# [YOUR OBJECTIVE]
Could you return each entry below exactly as written, minus any pictures?

Dataset records
=====
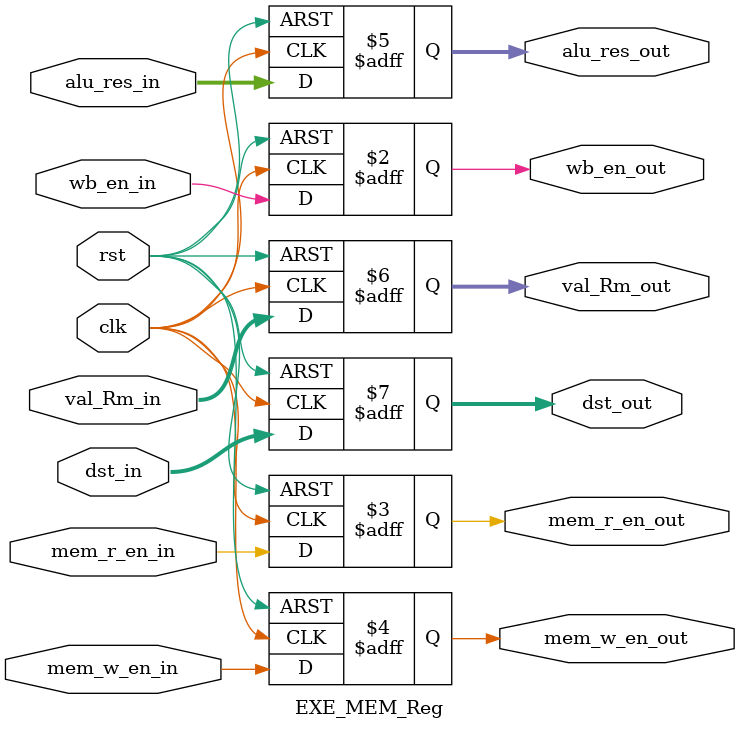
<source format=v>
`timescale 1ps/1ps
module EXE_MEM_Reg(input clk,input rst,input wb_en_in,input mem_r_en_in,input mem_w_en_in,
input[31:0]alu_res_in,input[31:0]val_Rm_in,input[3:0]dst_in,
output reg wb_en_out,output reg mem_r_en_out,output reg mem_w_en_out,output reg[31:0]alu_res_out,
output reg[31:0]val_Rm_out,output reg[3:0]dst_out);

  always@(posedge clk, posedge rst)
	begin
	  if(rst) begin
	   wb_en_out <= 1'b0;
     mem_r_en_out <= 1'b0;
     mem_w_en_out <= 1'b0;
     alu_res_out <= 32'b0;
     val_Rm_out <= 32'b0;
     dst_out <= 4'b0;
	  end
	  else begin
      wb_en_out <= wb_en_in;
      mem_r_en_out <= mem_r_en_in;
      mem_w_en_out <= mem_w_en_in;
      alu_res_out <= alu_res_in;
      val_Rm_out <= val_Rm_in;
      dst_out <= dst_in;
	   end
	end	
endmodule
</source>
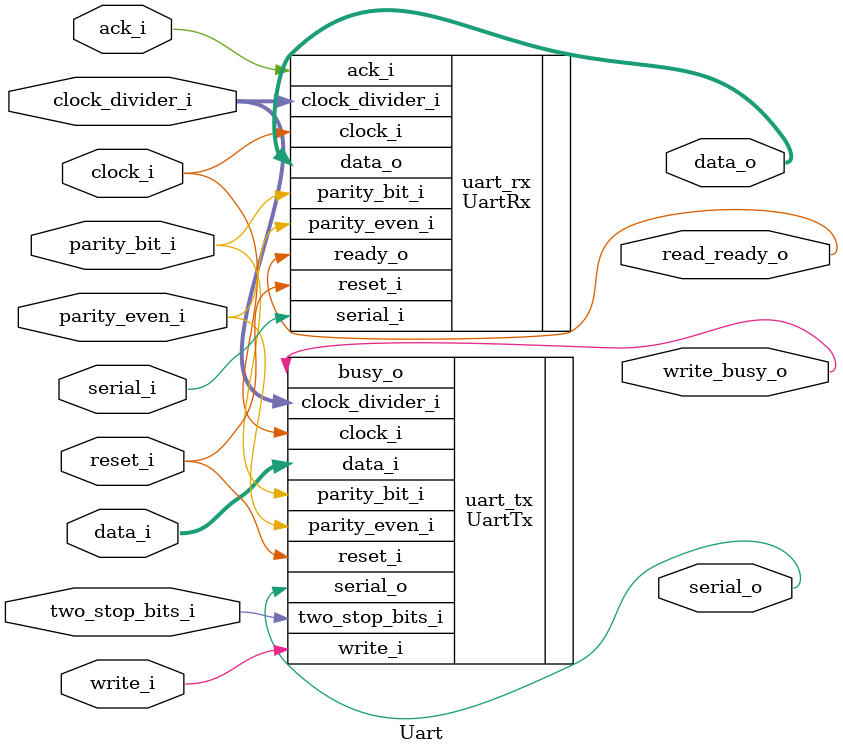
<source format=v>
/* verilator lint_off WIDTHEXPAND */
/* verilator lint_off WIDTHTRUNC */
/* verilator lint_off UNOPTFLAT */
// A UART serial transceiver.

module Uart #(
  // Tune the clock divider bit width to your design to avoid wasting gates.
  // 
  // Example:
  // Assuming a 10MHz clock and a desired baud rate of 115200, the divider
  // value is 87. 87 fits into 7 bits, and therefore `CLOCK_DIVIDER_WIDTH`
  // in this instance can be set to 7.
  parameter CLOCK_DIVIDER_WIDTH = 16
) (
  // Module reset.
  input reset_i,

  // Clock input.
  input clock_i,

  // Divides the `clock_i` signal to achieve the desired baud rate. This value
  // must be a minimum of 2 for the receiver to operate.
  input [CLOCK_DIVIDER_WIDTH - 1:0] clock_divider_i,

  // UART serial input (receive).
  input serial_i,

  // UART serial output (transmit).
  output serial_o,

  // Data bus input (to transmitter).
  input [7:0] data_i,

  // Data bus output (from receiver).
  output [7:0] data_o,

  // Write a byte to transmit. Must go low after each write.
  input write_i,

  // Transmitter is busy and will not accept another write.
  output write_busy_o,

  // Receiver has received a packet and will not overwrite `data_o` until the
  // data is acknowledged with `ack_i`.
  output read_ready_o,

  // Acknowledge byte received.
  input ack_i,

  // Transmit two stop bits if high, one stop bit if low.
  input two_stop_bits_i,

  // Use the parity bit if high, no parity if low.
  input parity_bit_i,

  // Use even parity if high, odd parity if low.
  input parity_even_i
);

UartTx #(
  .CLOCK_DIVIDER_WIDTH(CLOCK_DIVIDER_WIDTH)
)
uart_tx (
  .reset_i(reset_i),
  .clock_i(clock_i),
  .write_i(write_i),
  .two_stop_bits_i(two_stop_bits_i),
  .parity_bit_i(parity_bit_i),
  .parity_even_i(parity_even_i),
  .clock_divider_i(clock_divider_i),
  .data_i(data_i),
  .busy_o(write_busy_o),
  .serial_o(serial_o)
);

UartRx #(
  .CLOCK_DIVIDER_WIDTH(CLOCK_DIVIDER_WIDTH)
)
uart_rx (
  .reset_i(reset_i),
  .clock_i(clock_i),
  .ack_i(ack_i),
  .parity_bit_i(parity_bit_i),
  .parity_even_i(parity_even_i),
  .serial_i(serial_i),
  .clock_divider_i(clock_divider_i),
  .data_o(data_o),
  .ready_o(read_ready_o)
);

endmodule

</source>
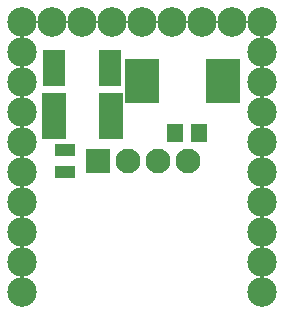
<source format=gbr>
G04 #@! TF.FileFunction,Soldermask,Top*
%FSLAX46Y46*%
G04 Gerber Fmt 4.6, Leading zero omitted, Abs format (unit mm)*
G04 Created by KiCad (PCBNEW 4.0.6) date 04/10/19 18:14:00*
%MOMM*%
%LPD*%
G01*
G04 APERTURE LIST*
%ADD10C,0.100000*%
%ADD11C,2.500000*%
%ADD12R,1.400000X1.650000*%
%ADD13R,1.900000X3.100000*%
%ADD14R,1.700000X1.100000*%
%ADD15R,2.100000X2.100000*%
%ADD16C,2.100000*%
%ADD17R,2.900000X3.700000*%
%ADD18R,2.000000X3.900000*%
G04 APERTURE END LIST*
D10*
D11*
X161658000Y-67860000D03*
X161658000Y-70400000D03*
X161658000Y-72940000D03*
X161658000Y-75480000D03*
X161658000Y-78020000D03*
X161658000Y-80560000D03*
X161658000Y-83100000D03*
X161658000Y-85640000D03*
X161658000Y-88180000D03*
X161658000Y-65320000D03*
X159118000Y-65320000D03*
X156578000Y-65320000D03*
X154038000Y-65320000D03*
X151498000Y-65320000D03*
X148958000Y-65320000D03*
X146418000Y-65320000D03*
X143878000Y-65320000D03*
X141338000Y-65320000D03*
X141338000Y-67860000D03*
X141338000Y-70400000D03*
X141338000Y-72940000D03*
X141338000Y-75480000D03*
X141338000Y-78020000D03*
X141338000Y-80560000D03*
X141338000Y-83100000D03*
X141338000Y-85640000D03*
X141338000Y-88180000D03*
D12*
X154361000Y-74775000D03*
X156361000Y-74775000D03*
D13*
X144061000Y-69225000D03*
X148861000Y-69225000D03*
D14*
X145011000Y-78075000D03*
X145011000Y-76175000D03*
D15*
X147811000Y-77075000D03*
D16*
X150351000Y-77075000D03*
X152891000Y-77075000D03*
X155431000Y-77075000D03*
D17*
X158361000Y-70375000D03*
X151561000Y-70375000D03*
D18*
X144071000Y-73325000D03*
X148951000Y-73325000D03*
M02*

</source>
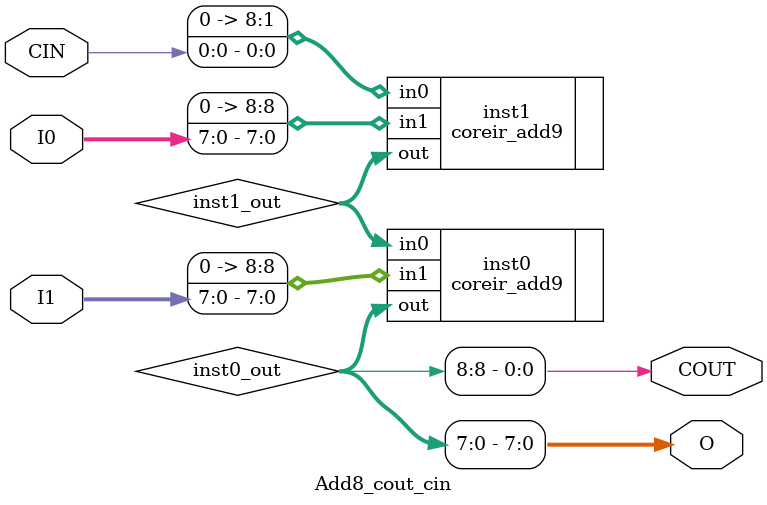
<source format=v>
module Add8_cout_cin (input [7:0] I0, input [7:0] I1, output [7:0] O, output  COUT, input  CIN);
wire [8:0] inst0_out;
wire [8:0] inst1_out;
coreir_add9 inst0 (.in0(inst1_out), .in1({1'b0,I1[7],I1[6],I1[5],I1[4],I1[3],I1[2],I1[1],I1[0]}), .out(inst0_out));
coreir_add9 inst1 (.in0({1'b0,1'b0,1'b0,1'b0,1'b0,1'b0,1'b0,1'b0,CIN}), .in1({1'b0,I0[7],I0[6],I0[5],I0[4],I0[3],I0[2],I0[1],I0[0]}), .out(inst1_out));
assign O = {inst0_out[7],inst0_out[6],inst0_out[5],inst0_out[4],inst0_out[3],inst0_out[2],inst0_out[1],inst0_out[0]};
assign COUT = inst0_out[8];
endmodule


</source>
=====
# [SOLUTION FOR THIS PROBLEM]
<source format=v>
`timescale 1ps/1ps
module EXE_MEM_Reg(input clk,input rst,input wb_en_in,input mem_r_en_in,input mem_w_en_in,
input[31:0]alu_res_in,input[31:0]val_Rm_in,input[3:0]dst_in,
output reg wb_en_out,output reg mem_r_en_out,output reg mem_w_en_out,output reg[31:0]alu_res_out,
output reg[31:0]val_Rm_out,output reg[3:0]dst_out);

  always@(posedge clk, posedge rst)
	begin
	  if(rst) begin
	   wb_en_out <= 1'b0;
     mem_r_en_out <= 1'b0;
     mem_w_en_out <= 1'b0;
     alu_res_out <= 32'b0;
     val_Rm_out <= 32'b0;
     dst_out <= 4'b0;
	  end
	  else begin
      wb_en_out <= wb_en_in;
      mem_r_en_out <= mem_r_en_in;
      mem_w_en_out <= mem_w_en_in;
      alu_res_out <= alu_res_in;
      val_Rm_out <= val_Rm_in;
      dst_out <= dst_in;
	   end
	end	
endmodule
</source>
<source format=v>
/* verilator lint_off WIDTHEXPAND */
/* verilator lint_off WIDTHTRUNC */
/* verilator lint_off UNOPTFLAT */
// A UART serial transceiver.

module Uart #(
  // Tune the clock divider bit width to your design to avoid wasting gates.
  // 
  // Example:
  // Assuming a 10MHz clock and a desired baud rate of 115200, the divider
  // value is 87. 87 fits into 7 bits, and therefore `CLOCK_DIVIDER_WIDTH`
  // in this instance can be set to 7.
  parameter CLOCK_DIVIDER_WIDTH = 16
) (
  // Module reset.
  input reset_i,

  // Clock input.
  input clock_i,

  // Divides the `clock_i` signal to achieve the desired baud rate. This value
  // must be a minimum of 2 for the receiver to operate.
  input [CLOCK_DIVIDER_WIDTH - 1:0] clock_divider_i,

  // UART serial input (receive).
  input serial_i,

  // UART serial output (transmit).
  output serial_o,

  // Data bus input (to transmitter).
  input [7:0] data_i,

  // Data bus output (from receiver).
  output [7:0] data_o,

  // Write a byte to transmit. Must go low after each write.
  input write_i,

  // Transmitter is busy and will not accept another write.
  output write_busy_o,

  // Receiver has received a packet and will not overwrite `data_o` until the
  // data is acknowledged with `ack_i`.
  output read_ready_o,

  // Acknowledge byte received.
  input ack_i,

  // Transmit two stop bits if high, one stop bit if low.
  input two_stop_bits_i,

  // Use the parity bit if high, no parity if low.
  input parity_bit_i,

  // Use even parity if high, odd parity if low.
  input parity_even_i
);

UartTx #(
  .CLOCK_DIVIDER_WIDTH(CLOCK_DIVIDER_WIDTH)
)
uart_tx (
  .reset_i(reset_i),
  .clock_i(clock_i),
  .write_i(write_i),
  .two_stop_bits_i(two_stop_bits_i),
  .parity_bit_i(parity_bit_i),
  .parity_even_i(parity_even_i),
  .clock_divider_i(clock_divider_i),
  .data_i(data_i),
  .busy_o(write_busy_o),
  .serial_o(serial_o)
);

UartRx #(
  .CLOCK_DIVIDER_WIDTH(CLOCK_DIVIDER_WIDTH)
)
uart_rx (
  .reset_i(reset_i),
  .clock_i(clock_i),
  .ack_i(ack_i),
  .parity_bit_i(parity_bit_i),
  .parity_even_i(parity_even_i),
  .serial_i(serial_i),
  .clock_divider_i(clock_divider_i),
  .data_o(data_o),
  .ready_o(read_ready_o)
);

endmodule

</source>
<source format=gbr>
G04 #@! TF.FileFunction,Soldermask,Top*
%FSLAX46Y46*%
G04 Gerber Fmt 4.6, Leading zero omitted, Abs format (unit mm)*
G04 Created by KiCad (PCBNEW 4.0.6) date 04/10/19 18:14:00*
%MOMM*%
%LPD*%
G01*
G04 APERTURE LIST*
%ADD10C,0.100000*%
%ADD11C,2.500000*%
%ADD12R,1.400000X1.650000*%
%ADD13R,1.900000X3.100000*%
%ADD14R,1.700000X1.100000*%
%ADD15R,2.100000X2.100000*%
%ADD16C,2.100000*%
%ADD17R,2.900000X3.700000*%
%ADD18R,2.000000X3.900000*%
G04 APERTURE END LIST*
D10*
D11*
X161658000Y-67860000D03*
X161658000Y-70400000D03*
X161658000Y-72940000D03*
X161658000Y-75480000D03*
X161658000Y-78020000D03*
X161658000Y-80560000D03*
X161658000Y-83100000D03*
X161658000Y-85640000D03*
X161658000Y-88180000D03*
X161658000Y-65320000D03*
X159118000Y-65320000D03*
X156578000Y-65320000D03*
X154038000Y-65320000D03*
X151498000Y-65320000D03*
X148958000Y-65320000D03*
X146418000Y-65320000D03*
X143878000Y-65320000D03*
X141338000Y-65320000D03*
X141338000Y-67860000D03*
X141338000Y-70400000D03*
X141338000Y-72940000D03*
X141338000Y-75480000D03*
X141338000Y-78020000D03*
X141338000Y-80560000D03*
X141338000Y-83100000D03*
X141338000Y-85640000D03*
X141338000Y-88180000D03*
D12*
X154361000Y-74775000D03*
X156361000Y-74775000D03*
D13*
X144061000Y-69225000D03*
X148861000Y-69225000D03*
D14*
X145011000Y-78075000D03*
X145011000Y-76175000D03*
D15*
X147811000Y-77075000D03*
D16*
X150351000Y-77075000D03*
X152891000Y-77075000D03*
X155431000Y-77075000D03*
D17*
X158361000Y-70375000D03*
X151561000Y-70375000D03*
D18*
X144071000Y-73325000D03*
X148951000Y-73325000D03*
M02*

</source>
<source format=v>
module Add8_cout_cin (input [7:0] I0, input [7:0] I1, output [7:0] O, output  COUT, input  CIN);
wire [8:0] inst0_out;
wire [8:0] inst1_out;
coreir_add9 inst0 (.in0(inst1_out), .in1({1'b0,I1[7],I1[6],I1[5],I1[4],I1[3],I1[2],I1[1],I1[0]}), .out(inst0_out));
coreir_add9 inst1 (.in0({1'b0,1'b0,1'b0,1'b0,1'b0,1'b0,1'b0,1'b0,CIN}), .in1({1'b0,I0[7],I0[6],I0[5],I0[4],I0[3],I0[2],I0[1],I0[0]}), .out(inst1_out));
assign O = {inst0_out[7],inst0_out[6],inst0_out[5],inst0_out[4],inst0_out[3],inst0_out[2],inst0_out[1],inst0_out[0]};
assign COUT = inst0_out[8];
endmodule


</source>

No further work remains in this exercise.